There’s no statistical rigor here — but in looking at the past 3 years of best picture winners, it seems the rate of increase in search activity in the weeks leading up to the big night coincide with the winner.

Search Interest 2006 Best Picture Nominees

Search Interest 2007 Best Picture Nominees

If this holds true, expect Slumdog or Frost/Nixon to win.  Depending on what time period you aggregate on inside of the Google tool, it appears Slumdog has the slight advantage.

Search Interest 2008 Best Picture Nominees


16
Feb 09

Friday the 13th: Vacation

lake-house

Where we spent Friday the 13th and weekend.  I didn’t know they released a new version of the movie.


13
Feb 09

Google Trends Versus Twitter Twist Trends

Both Franz Ferdinand Tonight:Franz Ferdinand and Andrew Bird Noble Beast have released new albums in the past 30 days. I started thinking about how good they are, relative to one another.

In my initial preview I found “Tonight” to be the same old Franz — in a boring way, while “Noble Bird” was the same old Andrew in a good way. I turned to Twitter and Google to see what everyone else is thinking.

First, Google shows parity in the US across the two acts in search, with Franz Ferdinand getting substantially more news hits. Oddly, the albums were released in separate weeks and search results don’t reflect this.

Andrew versus Franz

Andrew versus Franz

The most interesting distinction through Google Trends came through the location information. I started with no regional filters. Franz Ferdinand popped very high in Croatia and other seemingly odd places. I then filtered for only in the United States.

Andrew versus Franz by location

Andrew versus Franz by location

Bird crushed Franz Ferdinand in Austin, Chicago, Boston, Philadelphia, and Minneapolis. FF dominated Irvine, CA and LA. Not sure what that means? Bird rocks and FF doesn’t (yes I live in Chicago).

Franz versus Andrew

Franz versus Andrew

Twitterers are making more noise about Franz Ferdinand (sorry about the color swap, blue = bird in these graphs) — though in general, the tweet rate looks low. They start to look similar over the last few days.

The real metrics here are actual listens, downloads, or sales. Based on current Amazon Sales Rank, in CD format, “Tonight” ranks #36 and “Noble Beast” ranks #94. However, as an MP3 download,”Tonight” ranks #54 and “Noble Beast” dominates at #12.

I have a few tools I can use moving forward to track this stuff in more detail. Not sure what to make out of this just yet — but interesting nonetheless.


6
Feb 09

Drive of the Dead

Driving out to a client this morning I took local roads rather than the highway.  I got the impression, as I drove through cemetary after cemetary, that Chicago is the city of dead.   Between cemeteries you hit little strips of storefronts from the 50′s-70′s:  cold, empty, forlon.  

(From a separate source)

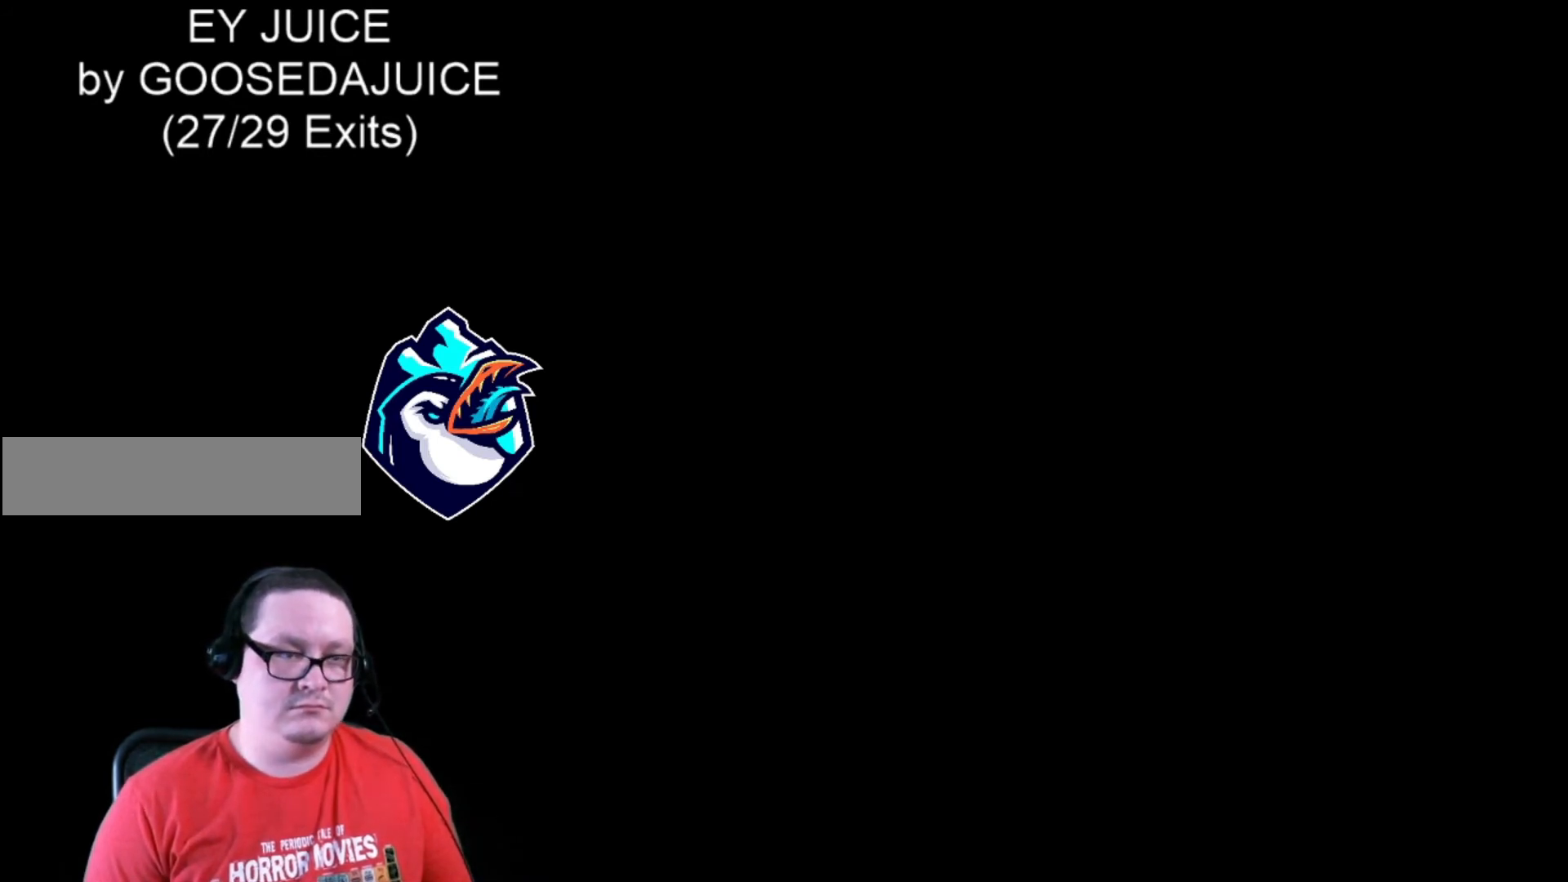
{"buttons": ["X", "DPAD_RIGHT"], "events": [[120, "B", "down"], [320, "B", "up"]]}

Because of The Lazarus Project, my most recent read, I’m thinking more about how previous generations have viewed the world.  What troubled them?  What made them happy?  Are we, today, more similar to them than we think?  Or more distinct?

Jobless numbers at an all time high. 

I asked my wife this morning if our daughter will someday talk about living through the Depression…


5
Feb 09

Augmented Reality

The group, part of MIT’s Media Lab, designed a device that gathers data on the environment around the user, searches for information using the Internet as a data store, aggregates the results and presents it back to the user via a display. Think of it as a meta-data system for real life.

From Fast Company. My term for this whole field has been Augmented Reality… location awareness + wireless data streaming = a completely “marked up” world.


3
Feb 09

Upgrading an Escalator on the CTA

What happens when you upgrade an escalator?  What are the user benefits?  Less down time?  Faster ride?  Smaller chance of shoe laces getting caught in the moving parts?

I raise these questions because of the upgrade occuring on the Washington stop of the Blue Line.  Sometime before Thanksgiving I believe, the escalator was blocked off.  Weeks later a sign was erected that said something about pardoning our dust, we are upgrading the escalator with a completion time in summer 2009.

Today I got to see why they had walled off the escalator these past months:  they were building a plywood staircase where the escalator was!  So I wonder if they are going to now tear out the concrete steps, build plywood ones there, close the other side down again, rebuild the escalator, close down the other side, rebuild the steps, then open everything up again by this summer on time and on budget!

Didn’t the head of the CTA take over the Chicago Public Schools?  I can’t wait to see the renovation projects in store.